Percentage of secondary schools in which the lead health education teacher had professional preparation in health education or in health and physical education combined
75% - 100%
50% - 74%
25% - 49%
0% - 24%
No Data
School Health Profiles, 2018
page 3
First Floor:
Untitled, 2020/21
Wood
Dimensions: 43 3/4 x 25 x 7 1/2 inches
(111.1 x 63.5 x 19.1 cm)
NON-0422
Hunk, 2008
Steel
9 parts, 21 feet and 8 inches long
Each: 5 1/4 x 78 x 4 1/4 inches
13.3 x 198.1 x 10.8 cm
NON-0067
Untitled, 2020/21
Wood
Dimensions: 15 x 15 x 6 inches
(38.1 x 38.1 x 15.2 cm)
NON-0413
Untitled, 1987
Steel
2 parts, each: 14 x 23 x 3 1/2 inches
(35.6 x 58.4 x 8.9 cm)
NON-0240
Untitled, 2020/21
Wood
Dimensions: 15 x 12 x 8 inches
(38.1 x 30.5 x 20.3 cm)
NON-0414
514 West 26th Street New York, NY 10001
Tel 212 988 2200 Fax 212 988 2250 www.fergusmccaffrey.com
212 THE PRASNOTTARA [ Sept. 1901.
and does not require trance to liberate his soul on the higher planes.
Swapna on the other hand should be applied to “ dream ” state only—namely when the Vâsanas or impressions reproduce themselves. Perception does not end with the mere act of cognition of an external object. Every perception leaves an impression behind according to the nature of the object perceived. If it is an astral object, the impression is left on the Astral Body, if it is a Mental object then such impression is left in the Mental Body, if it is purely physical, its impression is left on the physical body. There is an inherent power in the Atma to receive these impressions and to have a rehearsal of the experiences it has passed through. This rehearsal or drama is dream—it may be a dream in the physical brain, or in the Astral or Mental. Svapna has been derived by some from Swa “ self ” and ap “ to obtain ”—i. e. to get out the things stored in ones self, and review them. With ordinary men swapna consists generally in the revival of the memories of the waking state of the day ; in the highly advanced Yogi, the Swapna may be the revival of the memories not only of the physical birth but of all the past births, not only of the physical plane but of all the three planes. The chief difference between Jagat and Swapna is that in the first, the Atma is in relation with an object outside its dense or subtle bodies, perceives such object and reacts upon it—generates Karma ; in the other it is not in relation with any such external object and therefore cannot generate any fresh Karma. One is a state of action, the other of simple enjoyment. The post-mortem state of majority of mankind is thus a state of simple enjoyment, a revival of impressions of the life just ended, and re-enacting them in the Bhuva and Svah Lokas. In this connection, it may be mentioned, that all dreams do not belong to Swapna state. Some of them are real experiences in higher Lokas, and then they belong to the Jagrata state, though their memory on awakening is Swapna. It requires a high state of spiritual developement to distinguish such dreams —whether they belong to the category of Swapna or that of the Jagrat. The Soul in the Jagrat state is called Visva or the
-*-
Starting from the top of the records and ending at the line that contains "212 THE PRASNOTTARA [ Sept. 1901.", repeat each line exactly and return only those lines.

Percentage of secondary schools in which the lead health education teacher had professional preparation in health education or in health and physical education combined
75% - 100%
50% - 74%
25% - 49%
0% - 24%
No Data
School Health Profiles, 2018
page 3
First Floor:
Untitled, 2020/21
Wood
Dimensions: 43 3/4 x 25 x 7 1/2 inches
(111.1 x 63.5 x 19.1 cm)
NON-0422
Hunk, 2008
Steel
9 parts, 21 feet and 8 inches long
Each: 5 1/4 x 78 x 4 1/4 inches
13.3 x 198.1 x 10.8 cm
NON-0067
Untitled, 2020/21
Wood
Dimensions: 15 x 15 x 6 inches
(38.1 x 38.1 x 15.2 cm)
NON-0413
Untitled, 1987
Steel
2 parts, each: 14 x 23 x 3 1/2 inches
(35.6 x 58.4 x 8.9 cm)
NON-0240
Untitled, 2020/21
Wood
Dimensions: 15 x 12 x 8 inches
(38.1 x 30.5 x 20.3 cm)
NON-0414
514 West 26th Street New York, NY 10001
Tel 212 988 2200 Fax 212 988 2250 www.fergusmccaffrey.com
212 THE PRASNOTTARA [ Sept. 1901.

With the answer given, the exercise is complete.